Kürdistan topraklarında manzara-yı umumiye

Şengal bölgesinin IŞİD’in eline bu kadar kolayca geçmesi, orada Ezidi halkın binlercesinin dağlara kaçması, bir yerlere kaçamayıp kaçırılan ve tecavüze uğrayan kadınlar, işkence edilerek öldürülen Ezidiler ve Türkmenler, açlıktan ölen yüzlerce insan..

Kürdistan topraklarında, yarı bağımsız diyebileceğimiz bir federal statünün yirmi yıldır Kürtler’in yegane umudu haline gelmiş olmasına rağmen, manzarayı umumiye özetle bu.

IŞİD’in bölgede yarattığı büyük göç dalgası Erbil ve Türkiye’nin kapısına gelip dayanırken, Obama IŞİD mevzilerinin bombalanmasına karar verdi.

Olan olduktan sonra tabi.

Amerika IŞİD’i Musul’u ele geçirmeden, Sincar ve Mahmur’a girmeden önce durduramaz mıydı?
_____
_Kısa problem 1:_ Aşağıdaki satırlardan "Humdrum" dizesini içerenleri süz ve her birini değiştirmeden kopyala. Büyük-küçük harf ayrımı gözetilir.
_____
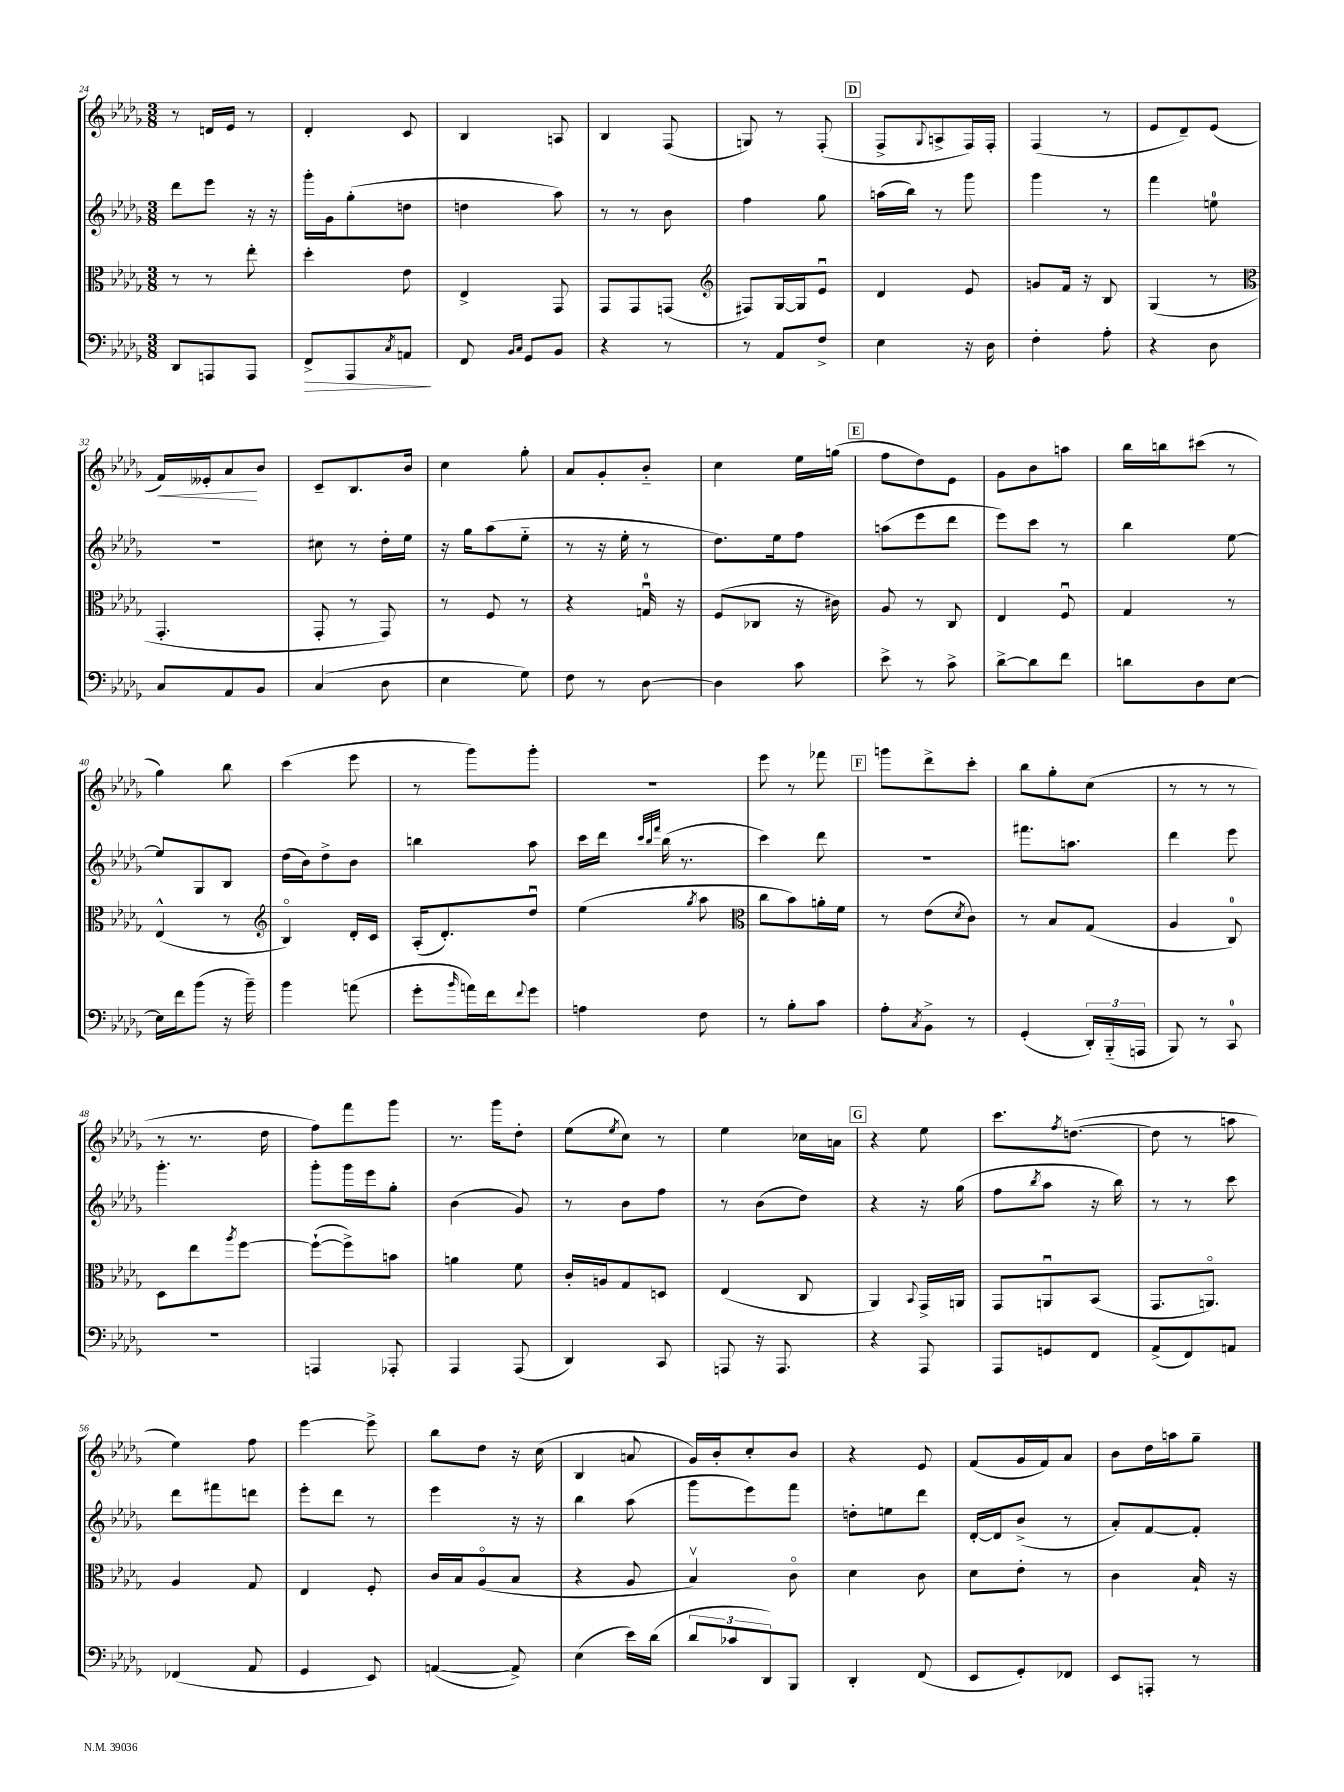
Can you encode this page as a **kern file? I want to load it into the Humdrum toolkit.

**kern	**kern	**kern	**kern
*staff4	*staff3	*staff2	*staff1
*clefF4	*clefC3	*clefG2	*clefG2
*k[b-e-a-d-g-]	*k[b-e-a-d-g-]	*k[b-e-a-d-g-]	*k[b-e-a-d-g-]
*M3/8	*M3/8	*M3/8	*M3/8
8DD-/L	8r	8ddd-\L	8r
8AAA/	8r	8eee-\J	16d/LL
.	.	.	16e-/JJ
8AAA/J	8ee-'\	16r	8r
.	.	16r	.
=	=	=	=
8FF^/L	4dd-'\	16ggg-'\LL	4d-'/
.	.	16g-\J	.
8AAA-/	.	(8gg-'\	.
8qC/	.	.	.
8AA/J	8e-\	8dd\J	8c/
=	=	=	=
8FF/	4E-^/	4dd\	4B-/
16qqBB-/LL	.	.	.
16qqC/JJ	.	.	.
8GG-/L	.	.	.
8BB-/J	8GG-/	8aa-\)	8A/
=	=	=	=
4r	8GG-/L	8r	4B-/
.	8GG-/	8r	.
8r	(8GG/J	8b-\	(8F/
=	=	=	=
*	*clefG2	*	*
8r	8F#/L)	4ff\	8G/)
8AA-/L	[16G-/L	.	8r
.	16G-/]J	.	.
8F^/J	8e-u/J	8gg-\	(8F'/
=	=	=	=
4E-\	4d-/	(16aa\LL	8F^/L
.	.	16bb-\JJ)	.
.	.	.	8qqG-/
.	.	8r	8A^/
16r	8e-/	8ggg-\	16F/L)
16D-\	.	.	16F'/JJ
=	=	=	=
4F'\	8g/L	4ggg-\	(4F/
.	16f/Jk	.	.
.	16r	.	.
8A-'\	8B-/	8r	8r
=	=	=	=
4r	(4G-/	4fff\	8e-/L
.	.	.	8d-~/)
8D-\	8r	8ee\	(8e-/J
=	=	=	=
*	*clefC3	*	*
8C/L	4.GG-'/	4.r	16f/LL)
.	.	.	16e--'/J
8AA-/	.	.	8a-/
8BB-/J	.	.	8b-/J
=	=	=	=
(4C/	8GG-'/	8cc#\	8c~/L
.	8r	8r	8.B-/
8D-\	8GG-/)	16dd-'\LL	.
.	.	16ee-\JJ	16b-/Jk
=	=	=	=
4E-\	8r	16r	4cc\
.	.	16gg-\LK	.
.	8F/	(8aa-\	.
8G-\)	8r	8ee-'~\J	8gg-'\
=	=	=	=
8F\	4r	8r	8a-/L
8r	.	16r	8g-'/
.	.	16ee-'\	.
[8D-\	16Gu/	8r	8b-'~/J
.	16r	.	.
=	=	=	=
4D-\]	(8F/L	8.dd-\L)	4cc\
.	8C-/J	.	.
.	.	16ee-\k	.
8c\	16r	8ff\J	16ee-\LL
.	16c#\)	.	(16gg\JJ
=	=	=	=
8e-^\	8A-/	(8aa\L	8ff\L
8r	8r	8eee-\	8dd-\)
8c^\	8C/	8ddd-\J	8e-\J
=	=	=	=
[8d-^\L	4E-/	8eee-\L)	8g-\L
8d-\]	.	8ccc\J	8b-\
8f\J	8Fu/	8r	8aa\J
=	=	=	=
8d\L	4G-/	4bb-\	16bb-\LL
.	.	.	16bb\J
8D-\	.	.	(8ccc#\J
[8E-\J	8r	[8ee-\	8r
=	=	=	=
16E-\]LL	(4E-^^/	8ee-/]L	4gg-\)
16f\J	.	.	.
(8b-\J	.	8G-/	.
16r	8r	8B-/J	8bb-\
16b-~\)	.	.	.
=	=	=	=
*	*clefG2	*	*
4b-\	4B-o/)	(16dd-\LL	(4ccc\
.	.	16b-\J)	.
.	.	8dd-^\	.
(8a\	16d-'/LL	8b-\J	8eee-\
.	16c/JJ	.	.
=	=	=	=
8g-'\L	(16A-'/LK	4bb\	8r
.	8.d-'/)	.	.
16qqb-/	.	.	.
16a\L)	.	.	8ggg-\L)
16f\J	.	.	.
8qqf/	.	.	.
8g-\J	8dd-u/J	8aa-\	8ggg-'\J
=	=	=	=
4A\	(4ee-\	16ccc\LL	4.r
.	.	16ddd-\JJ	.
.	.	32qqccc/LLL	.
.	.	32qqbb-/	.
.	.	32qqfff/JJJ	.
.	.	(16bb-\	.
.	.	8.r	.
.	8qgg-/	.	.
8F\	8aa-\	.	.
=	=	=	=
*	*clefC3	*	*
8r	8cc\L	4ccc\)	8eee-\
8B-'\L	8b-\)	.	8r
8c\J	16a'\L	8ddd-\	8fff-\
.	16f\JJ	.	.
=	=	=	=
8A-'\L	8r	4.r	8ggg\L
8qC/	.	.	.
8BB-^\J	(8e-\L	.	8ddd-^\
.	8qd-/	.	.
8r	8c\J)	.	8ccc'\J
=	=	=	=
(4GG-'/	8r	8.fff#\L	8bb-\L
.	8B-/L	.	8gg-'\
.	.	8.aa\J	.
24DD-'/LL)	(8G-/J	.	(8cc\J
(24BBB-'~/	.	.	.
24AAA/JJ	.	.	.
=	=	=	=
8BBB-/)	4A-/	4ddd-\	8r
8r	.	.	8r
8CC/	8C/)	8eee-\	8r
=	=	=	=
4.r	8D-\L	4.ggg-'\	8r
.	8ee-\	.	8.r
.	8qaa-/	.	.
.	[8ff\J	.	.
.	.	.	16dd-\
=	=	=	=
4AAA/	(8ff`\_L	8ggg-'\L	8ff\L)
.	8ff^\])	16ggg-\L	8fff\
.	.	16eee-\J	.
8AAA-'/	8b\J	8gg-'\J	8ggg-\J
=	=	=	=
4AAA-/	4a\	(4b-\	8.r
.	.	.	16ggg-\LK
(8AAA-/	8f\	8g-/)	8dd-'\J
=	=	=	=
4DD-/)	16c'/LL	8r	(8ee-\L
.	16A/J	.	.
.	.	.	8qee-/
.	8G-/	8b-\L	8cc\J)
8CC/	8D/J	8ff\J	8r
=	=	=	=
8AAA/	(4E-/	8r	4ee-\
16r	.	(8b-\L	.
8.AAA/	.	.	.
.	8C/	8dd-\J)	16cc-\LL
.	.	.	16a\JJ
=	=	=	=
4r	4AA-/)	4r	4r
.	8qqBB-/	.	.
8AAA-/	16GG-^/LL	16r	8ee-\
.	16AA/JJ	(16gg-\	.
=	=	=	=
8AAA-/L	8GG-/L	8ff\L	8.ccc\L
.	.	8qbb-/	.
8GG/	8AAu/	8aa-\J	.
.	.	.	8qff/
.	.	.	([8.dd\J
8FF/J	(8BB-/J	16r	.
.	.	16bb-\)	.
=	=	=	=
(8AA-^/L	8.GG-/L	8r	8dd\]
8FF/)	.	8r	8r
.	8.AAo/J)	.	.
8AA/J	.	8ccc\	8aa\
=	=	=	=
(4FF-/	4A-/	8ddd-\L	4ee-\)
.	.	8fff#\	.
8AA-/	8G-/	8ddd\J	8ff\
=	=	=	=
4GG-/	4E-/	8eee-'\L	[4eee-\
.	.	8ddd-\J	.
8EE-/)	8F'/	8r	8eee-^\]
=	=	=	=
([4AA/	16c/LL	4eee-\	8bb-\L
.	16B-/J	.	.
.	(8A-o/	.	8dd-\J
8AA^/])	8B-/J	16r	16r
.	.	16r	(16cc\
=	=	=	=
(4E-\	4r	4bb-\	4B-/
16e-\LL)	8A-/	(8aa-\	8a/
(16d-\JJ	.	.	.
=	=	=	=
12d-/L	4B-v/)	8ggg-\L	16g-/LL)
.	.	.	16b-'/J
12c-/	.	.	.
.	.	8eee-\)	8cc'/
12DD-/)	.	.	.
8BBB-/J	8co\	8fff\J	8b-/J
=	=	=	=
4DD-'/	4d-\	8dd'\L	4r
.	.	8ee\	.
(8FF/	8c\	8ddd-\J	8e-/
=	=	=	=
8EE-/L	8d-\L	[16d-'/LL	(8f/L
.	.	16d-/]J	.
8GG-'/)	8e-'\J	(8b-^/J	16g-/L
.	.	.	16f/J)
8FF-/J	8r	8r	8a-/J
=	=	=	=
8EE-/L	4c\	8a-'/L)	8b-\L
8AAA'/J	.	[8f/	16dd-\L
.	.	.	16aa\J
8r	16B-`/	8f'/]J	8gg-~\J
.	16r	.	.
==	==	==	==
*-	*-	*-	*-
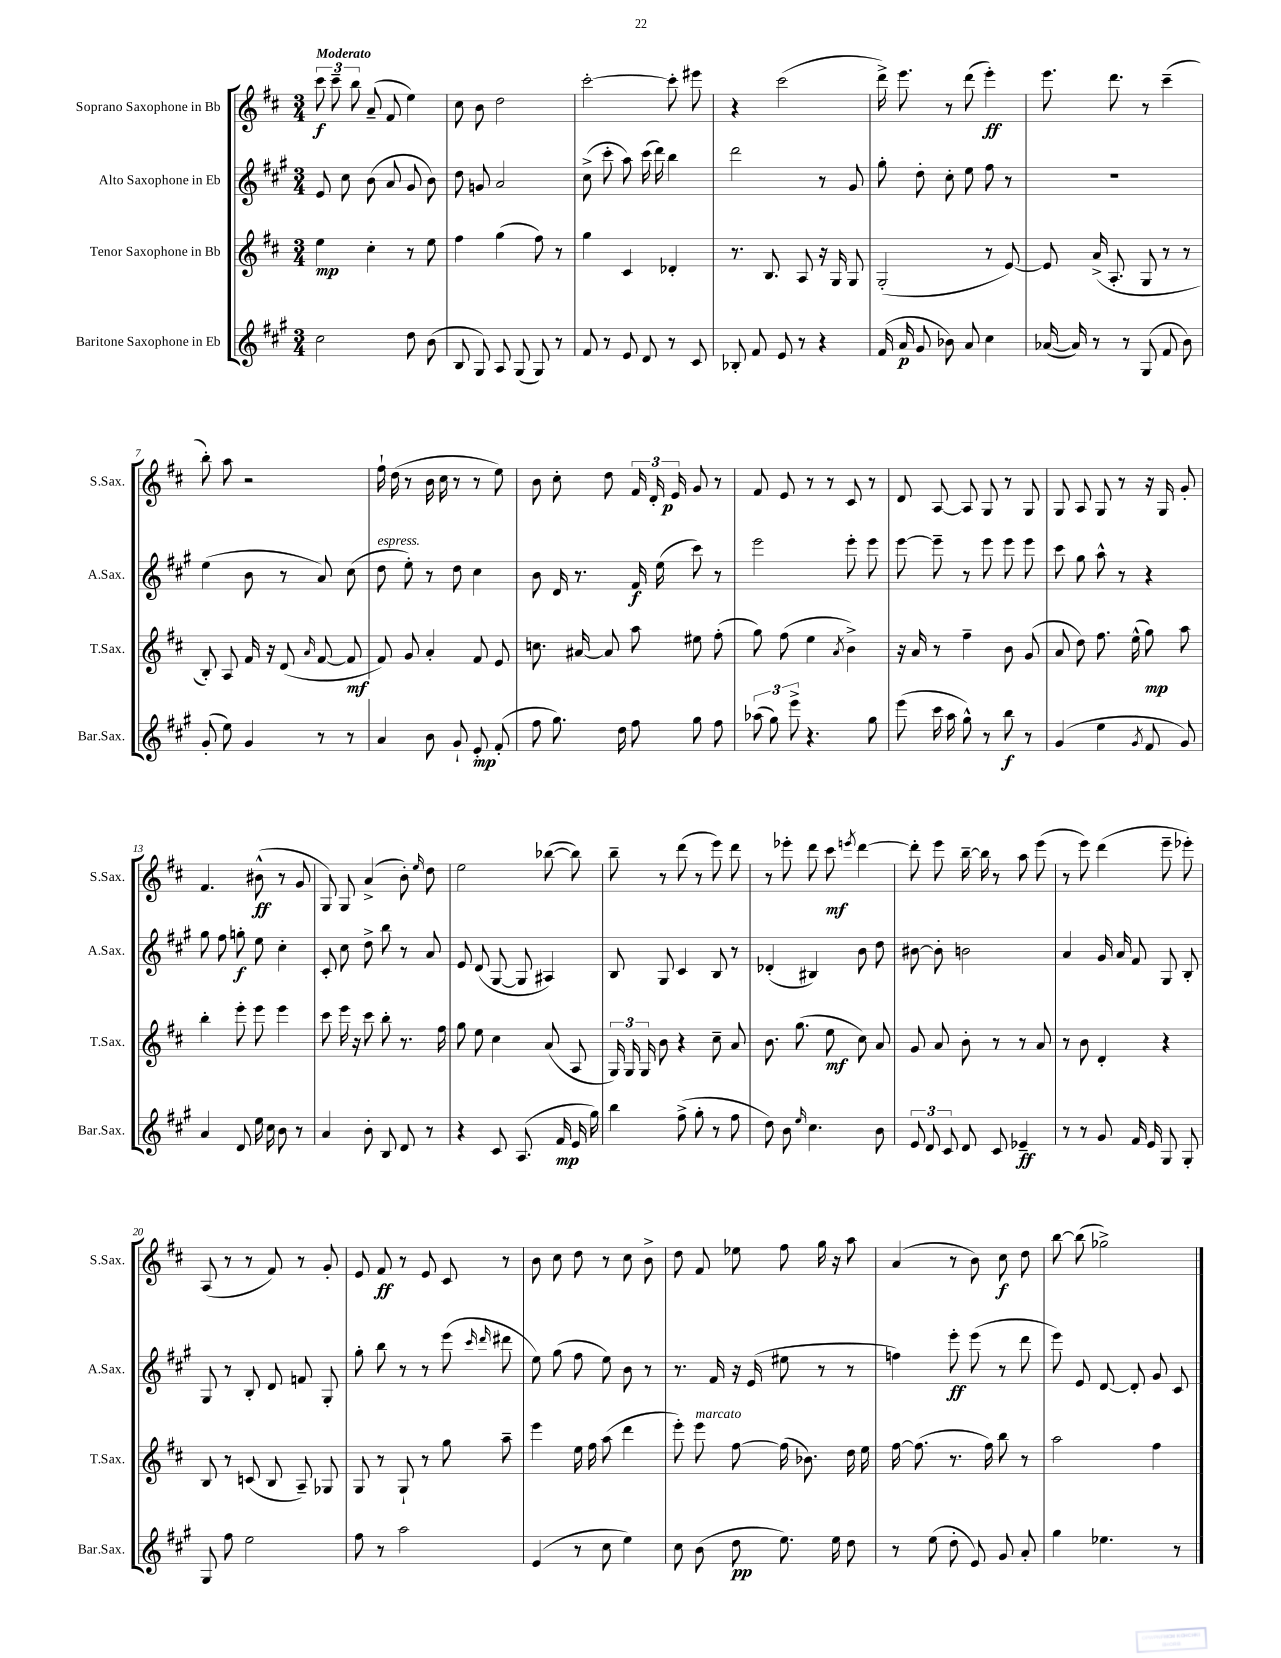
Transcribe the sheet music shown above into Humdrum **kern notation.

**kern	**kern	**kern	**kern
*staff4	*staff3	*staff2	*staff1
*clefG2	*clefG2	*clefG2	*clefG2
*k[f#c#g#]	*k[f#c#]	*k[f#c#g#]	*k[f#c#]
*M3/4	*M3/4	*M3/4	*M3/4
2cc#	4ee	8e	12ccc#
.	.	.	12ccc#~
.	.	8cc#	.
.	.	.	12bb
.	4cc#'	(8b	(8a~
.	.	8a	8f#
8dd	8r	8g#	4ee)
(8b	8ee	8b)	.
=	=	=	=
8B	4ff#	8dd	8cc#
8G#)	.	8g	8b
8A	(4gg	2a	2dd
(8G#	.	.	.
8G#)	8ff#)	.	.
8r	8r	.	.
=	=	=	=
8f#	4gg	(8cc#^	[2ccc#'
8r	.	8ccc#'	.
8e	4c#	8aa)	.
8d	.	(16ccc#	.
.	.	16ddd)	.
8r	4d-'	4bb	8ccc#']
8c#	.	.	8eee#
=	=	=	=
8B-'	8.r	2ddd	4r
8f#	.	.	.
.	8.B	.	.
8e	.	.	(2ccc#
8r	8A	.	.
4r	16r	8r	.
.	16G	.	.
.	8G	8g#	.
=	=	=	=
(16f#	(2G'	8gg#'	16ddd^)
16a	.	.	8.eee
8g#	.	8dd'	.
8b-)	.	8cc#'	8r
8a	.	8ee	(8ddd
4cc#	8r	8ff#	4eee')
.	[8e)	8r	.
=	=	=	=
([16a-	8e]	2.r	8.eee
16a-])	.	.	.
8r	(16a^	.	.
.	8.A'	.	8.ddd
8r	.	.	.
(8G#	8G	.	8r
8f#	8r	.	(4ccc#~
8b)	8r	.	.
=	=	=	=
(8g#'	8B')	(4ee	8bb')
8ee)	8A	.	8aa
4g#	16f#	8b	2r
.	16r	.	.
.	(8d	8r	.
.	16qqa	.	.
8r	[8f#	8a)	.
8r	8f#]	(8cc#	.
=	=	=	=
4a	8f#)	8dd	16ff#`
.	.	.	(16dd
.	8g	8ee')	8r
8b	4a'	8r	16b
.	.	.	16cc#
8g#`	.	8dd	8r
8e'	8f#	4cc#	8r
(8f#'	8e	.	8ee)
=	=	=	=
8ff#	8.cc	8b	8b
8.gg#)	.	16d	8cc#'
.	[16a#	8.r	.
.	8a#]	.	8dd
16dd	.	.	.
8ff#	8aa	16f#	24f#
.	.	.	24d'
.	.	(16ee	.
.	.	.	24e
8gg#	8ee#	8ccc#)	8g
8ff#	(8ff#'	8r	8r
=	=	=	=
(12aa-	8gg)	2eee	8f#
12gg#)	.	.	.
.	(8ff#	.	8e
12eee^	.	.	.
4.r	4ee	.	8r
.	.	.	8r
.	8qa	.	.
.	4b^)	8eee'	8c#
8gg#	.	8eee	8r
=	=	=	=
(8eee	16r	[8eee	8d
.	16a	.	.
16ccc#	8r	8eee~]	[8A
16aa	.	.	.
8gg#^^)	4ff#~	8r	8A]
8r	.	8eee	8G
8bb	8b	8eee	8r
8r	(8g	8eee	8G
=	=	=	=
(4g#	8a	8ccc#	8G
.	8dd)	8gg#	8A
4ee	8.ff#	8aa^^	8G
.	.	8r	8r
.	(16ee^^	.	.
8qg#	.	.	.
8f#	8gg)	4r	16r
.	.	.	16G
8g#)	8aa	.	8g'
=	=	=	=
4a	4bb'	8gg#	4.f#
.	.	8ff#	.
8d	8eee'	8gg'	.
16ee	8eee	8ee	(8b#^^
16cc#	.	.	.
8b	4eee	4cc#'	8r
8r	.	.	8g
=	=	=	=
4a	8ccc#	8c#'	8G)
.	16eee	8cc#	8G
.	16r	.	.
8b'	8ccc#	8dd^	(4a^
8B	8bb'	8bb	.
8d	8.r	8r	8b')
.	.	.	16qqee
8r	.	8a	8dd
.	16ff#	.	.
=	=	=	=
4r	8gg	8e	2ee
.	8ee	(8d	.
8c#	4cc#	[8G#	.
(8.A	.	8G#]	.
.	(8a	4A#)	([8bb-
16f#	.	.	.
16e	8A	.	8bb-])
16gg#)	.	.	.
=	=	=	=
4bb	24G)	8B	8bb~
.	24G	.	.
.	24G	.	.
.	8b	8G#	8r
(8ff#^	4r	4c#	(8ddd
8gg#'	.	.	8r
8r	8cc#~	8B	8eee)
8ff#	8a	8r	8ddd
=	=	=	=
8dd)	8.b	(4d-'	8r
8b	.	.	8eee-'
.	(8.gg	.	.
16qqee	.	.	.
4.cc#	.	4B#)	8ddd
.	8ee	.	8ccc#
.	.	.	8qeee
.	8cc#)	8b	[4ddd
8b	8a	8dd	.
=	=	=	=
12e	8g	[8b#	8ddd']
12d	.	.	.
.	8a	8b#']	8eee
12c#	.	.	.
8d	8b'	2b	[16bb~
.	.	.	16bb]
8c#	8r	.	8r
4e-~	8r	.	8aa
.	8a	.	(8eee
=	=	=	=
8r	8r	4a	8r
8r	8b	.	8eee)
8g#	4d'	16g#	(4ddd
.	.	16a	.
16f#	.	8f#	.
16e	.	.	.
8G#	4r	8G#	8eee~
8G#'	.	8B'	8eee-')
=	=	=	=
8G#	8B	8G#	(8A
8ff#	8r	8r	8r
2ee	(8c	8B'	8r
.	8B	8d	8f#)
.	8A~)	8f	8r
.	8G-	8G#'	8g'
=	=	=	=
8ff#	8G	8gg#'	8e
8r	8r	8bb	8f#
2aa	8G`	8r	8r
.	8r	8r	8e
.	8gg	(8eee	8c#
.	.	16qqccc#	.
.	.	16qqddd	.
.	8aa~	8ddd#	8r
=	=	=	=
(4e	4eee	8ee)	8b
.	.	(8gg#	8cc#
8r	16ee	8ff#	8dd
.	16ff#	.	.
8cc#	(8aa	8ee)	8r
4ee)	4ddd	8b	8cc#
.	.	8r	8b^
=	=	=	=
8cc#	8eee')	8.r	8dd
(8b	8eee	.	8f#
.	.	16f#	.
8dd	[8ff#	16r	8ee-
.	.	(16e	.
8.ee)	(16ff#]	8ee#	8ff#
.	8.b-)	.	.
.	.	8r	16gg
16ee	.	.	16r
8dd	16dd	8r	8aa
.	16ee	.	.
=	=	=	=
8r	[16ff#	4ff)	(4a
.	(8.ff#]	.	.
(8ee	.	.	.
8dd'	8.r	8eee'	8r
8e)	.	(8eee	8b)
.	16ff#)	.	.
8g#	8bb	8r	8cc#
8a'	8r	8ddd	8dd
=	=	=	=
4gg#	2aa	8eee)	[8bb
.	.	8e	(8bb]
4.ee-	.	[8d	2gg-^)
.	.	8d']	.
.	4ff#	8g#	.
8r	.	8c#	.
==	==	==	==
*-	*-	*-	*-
_____
_Kısa problem 2:_ Yukarıdaki belgede "Kürdistan topraklarında, yarı" ile başlayıp "umumiye özetle bu." ifadesine kadar (bu ifade dahil) uzanan bölümü birebir aktar.

_Nihai cevap 1:_
Can you encode this page as a **kern file? I want to load it into the Humdrum toolkit.
Transcribe the sheet music shown above into Humdrum **kern notation.

_Nihai cevap 2:_
Kürdistan topraklarında, yarı bağımsız diyebileceğimiz bir federal statünün yirmi yıldır Kürtler’in yegane umudu haline gelmiş olmasına rağmen, manzarayı umumiye özetle bu.